Specificity of antibodies can be predicted by a sequence-based deep learning model
(A) A schematic overview of the deep learning model architecture.
(B) For evaluating model performance, S antibodies and HA antibodies were considered “positive” and “negative,” respectively. Model performance on the test set was compared when different input types were used. Of note, the test set has no overlap with the training set and the validation set, both of which were used to construct the deep learning model. True positive (TP) represents the number of S antibodies being correctly classified as S antibodies. False positive (FP) represents the number of HA antibodies being misclassified as S antibodies. True negative (TN) represents the number of HA antibodies being correctly classified as HA antibodies. False negative (FN) represents the number of S antibodies being misclassified as HA antibodies. See STAR Methods for the calculations of accuracy, precision, recall, ROC AUC, and PR AUC.

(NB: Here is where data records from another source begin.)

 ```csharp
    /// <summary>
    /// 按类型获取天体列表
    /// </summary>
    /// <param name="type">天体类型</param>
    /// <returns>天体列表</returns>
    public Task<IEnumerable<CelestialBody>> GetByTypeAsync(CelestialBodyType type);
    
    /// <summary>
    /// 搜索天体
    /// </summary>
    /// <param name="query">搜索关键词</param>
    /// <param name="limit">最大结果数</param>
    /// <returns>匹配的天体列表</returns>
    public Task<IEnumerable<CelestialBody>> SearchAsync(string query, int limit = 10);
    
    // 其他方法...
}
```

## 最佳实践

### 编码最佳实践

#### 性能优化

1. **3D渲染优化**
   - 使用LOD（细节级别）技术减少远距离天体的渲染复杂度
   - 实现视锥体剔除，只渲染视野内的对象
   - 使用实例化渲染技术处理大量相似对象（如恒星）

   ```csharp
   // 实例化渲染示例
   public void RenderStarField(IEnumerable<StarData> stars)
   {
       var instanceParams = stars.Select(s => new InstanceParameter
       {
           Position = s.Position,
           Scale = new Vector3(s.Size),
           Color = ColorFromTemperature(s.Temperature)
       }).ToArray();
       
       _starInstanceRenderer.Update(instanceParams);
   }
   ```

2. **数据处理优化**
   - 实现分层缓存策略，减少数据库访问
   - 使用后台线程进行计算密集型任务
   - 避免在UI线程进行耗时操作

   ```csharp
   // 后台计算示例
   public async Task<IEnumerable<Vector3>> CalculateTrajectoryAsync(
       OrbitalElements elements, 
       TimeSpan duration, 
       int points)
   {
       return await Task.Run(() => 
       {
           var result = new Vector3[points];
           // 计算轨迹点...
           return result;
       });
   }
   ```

(C) The antigen specificity of 81 RBD antibodies from Reincke et al. (2022) were predicted by a deep learning model that was trained to distinguish between S antibodies and HA antibodies. See also Figure S6 and Table S3. The dataset for constructing and testing the deep-learning model, related to Figure 6, Table S4. Performance of the deep learning model with different inputs, related to Figure 6, Table S5. Prediction result of 81 antibodies to SARS-CoV-2 RBD that were elicited by Beta variant infection, related to Figure 6, Table S6. Prediction result of 691 HIV antibodies from GenBank, related to Figure 6.